State Assemblyman Zohran Mamdani, the Democratic nominee and the front-runner in the New York City mayoral race, holds a soccer ball as his campaign hosts “The Cost of Living Classic,” a soccer tournament designed to call attention to the high cost of living in New York, in Brooklyn. (The New York Times) Zohran Mamdani needed supporters, numbers, live bodies. His bid for student vice president at the elite Bronx High School of Science would ultimately crater, with its wayward pledge of fresh juice for all, squeezed from locally sourced fruit. (“I promised things that were simply impossible,” he conceded years later.)
But through a blitz of frantic campus recruitment, inveterate bluffing and cajoling internet posts, a campaign much dearer to a teenage Mamdani — and much more resonant to him now — was hurtling ahead.
Cricket had never been recognized as an official sport in New York City’s public schools. Mamdani, like many South Asian schoolmates who had grown up around the game, wanted in anyway.
And so, he and a friend effectively created a team themselves, with all the logistical fortitude available to distractible adolescents, amassing a cache of bats, pads and player sign-ups (“brown ain’t no requirement to play this game,” Mamdani urged on Facebook) and working to convince enough students and adults that they were fronting a legitimate operation.
“He was sort of campaigning,” Avneet Singh, an eventual teammate, said in an interview. “I saw Zohran on campus running around with this group of kids saying, ‘We’re going to be the cricket team.’ So before it was even a team, I think he had to pretend that it was a team.”
For most politicians — for most people — high school is a formative time. Awkwardness is overcome (or not). Mistakes are made (and repeated).

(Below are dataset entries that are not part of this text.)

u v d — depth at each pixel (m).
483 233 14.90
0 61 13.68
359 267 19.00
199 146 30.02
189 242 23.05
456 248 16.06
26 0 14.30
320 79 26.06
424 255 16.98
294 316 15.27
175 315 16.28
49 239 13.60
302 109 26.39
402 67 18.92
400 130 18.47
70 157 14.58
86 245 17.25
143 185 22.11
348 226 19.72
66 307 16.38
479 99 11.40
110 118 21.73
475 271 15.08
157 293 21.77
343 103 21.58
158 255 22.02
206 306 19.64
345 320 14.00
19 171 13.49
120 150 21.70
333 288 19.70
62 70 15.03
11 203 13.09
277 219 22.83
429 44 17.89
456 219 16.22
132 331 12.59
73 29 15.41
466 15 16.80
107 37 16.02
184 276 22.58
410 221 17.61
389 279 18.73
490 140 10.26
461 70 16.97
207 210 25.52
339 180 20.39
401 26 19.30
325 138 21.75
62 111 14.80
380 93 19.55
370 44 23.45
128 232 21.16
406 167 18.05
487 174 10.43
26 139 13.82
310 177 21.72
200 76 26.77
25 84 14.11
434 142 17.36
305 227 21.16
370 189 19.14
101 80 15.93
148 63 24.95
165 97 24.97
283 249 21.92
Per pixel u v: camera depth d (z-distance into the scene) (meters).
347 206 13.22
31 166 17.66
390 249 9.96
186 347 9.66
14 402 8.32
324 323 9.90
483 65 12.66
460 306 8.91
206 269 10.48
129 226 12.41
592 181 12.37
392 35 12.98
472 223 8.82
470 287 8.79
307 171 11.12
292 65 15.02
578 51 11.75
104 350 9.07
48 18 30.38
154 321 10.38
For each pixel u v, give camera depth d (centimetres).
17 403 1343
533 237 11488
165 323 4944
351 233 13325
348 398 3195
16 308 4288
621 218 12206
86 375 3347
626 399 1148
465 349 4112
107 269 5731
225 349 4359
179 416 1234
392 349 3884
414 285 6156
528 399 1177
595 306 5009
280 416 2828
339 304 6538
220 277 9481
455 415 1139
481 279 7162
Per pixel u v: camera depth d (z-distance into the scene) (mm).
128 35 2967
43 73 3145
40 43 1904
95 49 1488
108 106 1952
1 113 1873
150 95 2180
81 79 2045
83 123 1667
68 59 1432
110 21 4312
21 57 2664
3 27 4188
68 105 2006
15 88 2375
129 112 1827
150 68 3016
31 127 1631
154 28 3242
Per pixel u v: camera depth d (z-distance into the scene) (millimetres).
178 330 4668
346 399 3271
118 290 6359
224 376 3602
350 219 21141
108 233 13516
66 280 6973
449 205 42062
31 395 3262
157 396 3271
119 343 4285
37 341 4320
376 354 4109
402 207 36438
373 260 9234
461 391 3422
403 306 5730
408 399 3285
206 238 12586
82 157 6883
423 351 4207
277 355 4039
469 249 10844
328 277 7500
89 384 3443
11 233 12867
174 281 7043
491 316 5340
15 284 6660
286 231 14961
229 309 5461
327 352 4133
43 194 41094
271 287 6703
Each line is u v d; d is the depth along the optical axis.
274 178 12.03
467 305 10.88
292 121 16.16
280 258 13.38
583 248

Personas congeal into personalities.
For Mamdani — for most people who went to his very particular high school — it is something closer to a skeleton key.
Fifteen years after his graduation in 2010, the creation of the cricket team still earns prominent mention on his state Assembly biography page, reflecting both the limited legislative record of a 34-year-old lawmaker and the early education of a relentless grassroots campaigner who is now the favorite to become New York City’s next mayor.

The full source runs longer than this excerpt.